I nod obediently. "Sure." I glance at Dad. "Do I have to go to school today?"

"No." He shakes his head. "Go get in bed, alright? You look like you could use a couple more hours."

Dad helps me off the couch, and I stumble before regaining my balance and heading towards the stairs. I can hear them grumbling behind me, something about slagging rust caps and idiot men. I don't know what that's about and am honestly not sure if I want to find out. My foot hits the first step.

Before I leave, I turn to Ratchet.

"Thanks," I tell him earnestly, smiling. He turns back to me, blue eyes startling and unwavering. "Sorry to pull you from base. But thank you, for helping me with my hand." I hold it up as proof.

For a moment, Ratchet just stands there and stares, eyebrows furrowed and face thoughtful. He snaps out of his little trance when Dad elbows him.

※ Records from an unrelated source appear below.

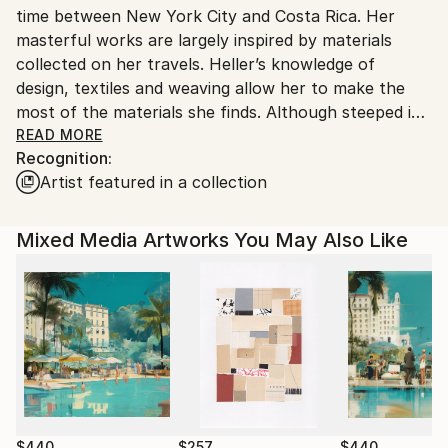
time between New York City and Costa Rica. Her
United States.
masterful works are largely inspired by materials
collected on her travels. Heller’s knowledge of
design, textiles and weaving allow her to make the
most of the materials she finds. Although steeped in
said traditional methods of making, she is constantly
READ MORE
Recognition:
experimenting and testing the limits of ordinary
Artist featured in a collection
materials. Heller has been teaching surface design
and collage for over twenty years, her students
provide a wealth of inspiration for her.
Mixed Media Artworks You May Also Like
Her work is included in many corporate and private
collections: Hyatt Hotels in San Antonio, TX,
Sarasota, FL, Philadelphia PA, Sedona, AZ; Hilton
Hotel in Nashville, TN, Doubletree Hotel in Chicago,
IL, Southpark Suites in Charlotte, NC, Westin Hotel
in Pittsburgh, PA, Mohegan Sun Casino, CT, Omni
Hotels in Atlanta, GA and Orlando FL; HBO World
Headquarters in New York, NY, the Arthur Blank
$440
$257
$440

"It was no obstacle, young one," he tells me softly but sternly. "Do get some rest and try to heal appropriately."

"Will do. See you guys." I wave at them and make my way up the stairs.

When I reach my room, Alfonzo is already sprawled out on the bed. I smile softly and change into something a little more cozy--dark blue lounge shorts and a black long sleeved shirt that was three sizes too big. It is difficult with the cast but only a little. I pull the covers up on my bed after I shut all my curtains to make sure there's no light streaming in and curl up beside Alfonzo, trying to push away the emotions and thoughts from my body. My hand pulses quietly and I ignore it, closing my eyes and sighing out in hopes it'll release all the problems with it. (It doesn't work, but I feel a little better afterwards and unconsciousness comes easier.)

Startling blue eyes and an angry face haunt my dreams when I manage to fall asleep.